Written and directed by leading actress Kristina Klebe, a world-renowned pianist’s life is shattered after a devastating accident which leaves her wheelchair-bound and dependent on her younger boyfriend as both caregiver and companion. As her recovery becomes increasingly isolating, disturbing visions, fractured memories, and dangerous obsessions begin to blur the line between reality and nightmare. Also starring: Byron Clohessy, Laila Robins, Siobhan Fallon Hogan, Robert Clohessy and Kim Director.

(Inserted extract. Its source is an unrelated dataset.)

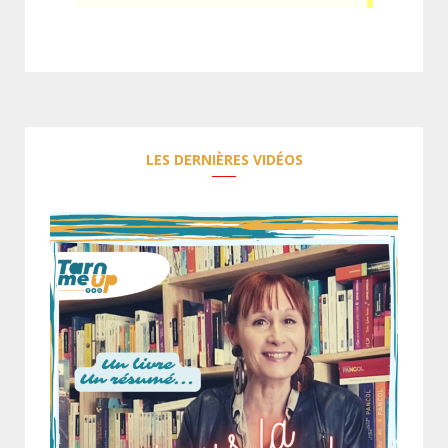
LES DERNIÈRES VIDÉOS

In this day of people shying away from sex scenes and audiences becoming less comfortable with overt intimacy and nudity, it’s a bold move from Kristina Klebe to open Noxturne with exactly that. Unfortunately, it doesn’t feel like one that pays off. It’s preoccupation with the sexual chemistry between Mia (Kristina Klebe) and Roman (Byron Clohessy) makes it difficult to decipher what Noxturne actually wants to be, and what tone it’s truly trying to set.
When it does eventually establish itself more, it sadly comes across as transparent and somewhat heavy handed. Its attempts to use the surreal and blur those lines of reality and fantasy are not effective. They feel at odds with the story of Noxturne, and undercut building necessary sincerity to its story of manipulation, coercion and abuse. It needed to scale things back, take that tone down a notch and focus on the psychological factor which plays such a key part in this story.
Although, it also takes the story far too long to get to the crux of the issue. It spends too much time on establishing the relationship between Mia and Roman when it didn’t need to. Partly because the characters aren’t particularly developed, Roman in particular feels entirely flat and like a character that would typically only be featured in the opening scenes, rather than a key player. That disparity with the progression means that Noxturne is fairly frustrating viewing, it only scratches the surface, and its exploration feels somewhat superficial.
Considering that it is drawing from personal experience, it feels like this may have been too close to Kristina Klebe to be able to take a step back and make the necessary adjustments to give Noxturne more power and impact. However, Klebe does certainly give this performance her all, she throws a lot of intensity into her portrayal and does well to capture the vulnerability and reactiveness. It’s trickier to judge Byron Clohessy’s performance as his character feels too obvious, but he does undoubtedly tick all the right boxes for your quintessential selfish, egotistical man child.
Noxturne has a good concept and it’s always great to see films exploring the many different facets of abusive relationships and recovery, but it feels like this one got lost along the way. The stylistic or artistic choices can tend to come across as distracting or forced. Particularly when it drifts into horror territory, it’s simply trying much too hard and detracting rather than adding to itself. It’s missing that humble touch to ground out the heavier nature to the topic. It has the best of intentions but puts its focus in the wrong places, under developing the characters and story in favour of interpretive scenes and intimacy.